Had I graduated, I would have become a part of an elite team at Uber ATG that—until the technology reaches an acceptable threshold of usage—grapples with yet another philosophical dilemma that Wedge refers to as the paradox of distrust: “The success of the mission specialist hinges upon living in the gray space between rooting for the technology to succeed, but expecting it to fail. You’re at once its most enthusiastic champion, but also its greatest disbeliever.”
Stranger still, is the notion that the total success of the mission specialist team—achieving what’s called NVO (no vehicle operator)—means eventual redundancy; you’re essentially grooming technology to make yourself obsolete. So what’s the motivation (says the writer in the ever-dwindling field of journalism)?
The short answer is that Uber is not yet striving for a world of total autonomy—developing realms of self-driving pistes is the current goal.
Ten years ago, it was all guerrilla tactics as Uber parachuted down onto the streets and shifted transportation paradigms so dramatically that cities had no choice but to obey. Today, those yottabytes of user data have become valuable tools to the very same destinations as they isolate routes that are primed for autonomy; high-density arteries in a common operational domain where self-driving vehicles could alleviate traffic, reduce collision potential, and lower the transportation price point for the passenger.
Highways are a particularly conducive space for autonomy, as they best approximate commercial flying conditions with their long, wide lanes, no corners or pedestrians, and a single forward flow of vehicles.

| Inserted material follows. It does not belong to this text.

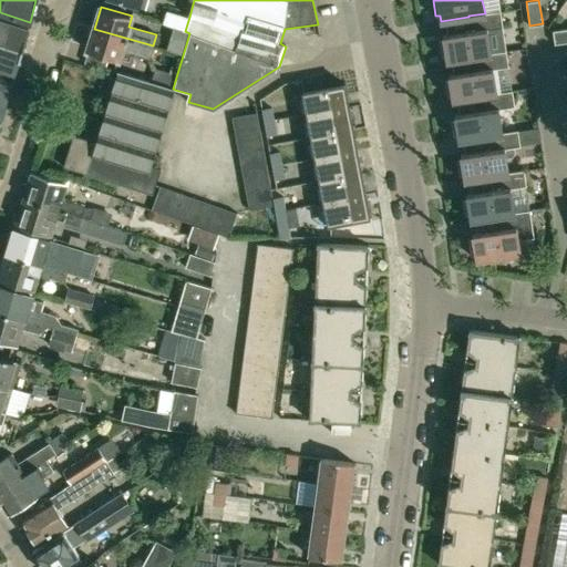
[(185,31),(189,17),(165,10),(162,23),(185,31)]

While car companies like Tesla are hoping to amp up sales with their glitzy versions of “autopilot” (which, for the record, is a souped-up version of cruise control, and not proper autonomy), Uber would rather take the car out of your driveway. No dramatic decrees have been made to completely abandon your vehicle, but an ideal near-future would allow commuters to follow self-driving conduits to their jobs downtown. The dream, for now, is to use autonomy to eliminate the symptoms of an overcrowded environment like rush hour bottlenecking, while retaining manual automobiles for close-to-home tasks like backstreet navigation and grocery shopping. And when the technology is ready, only passengers would ride in the robot car, reducing the operational costs of running the vehicle (which in turn cuts fares for riders) as there would no longer be pilot monitoring navigation.
“Parking garages will soon be a vestige of the past,” notes Wedge, and the plans have been well underway for over a decade with the proliferation of the Uber ride-sharing app. But it’s the platform itself, which Uber also created, that holds the key to the future both for streamlining autonomy and for ramping up profitability—it’s the chessboard on which all eventual self-driving services will place their pieces: first cars, then freight trucks, and maybe even buses. But please, no trolleys.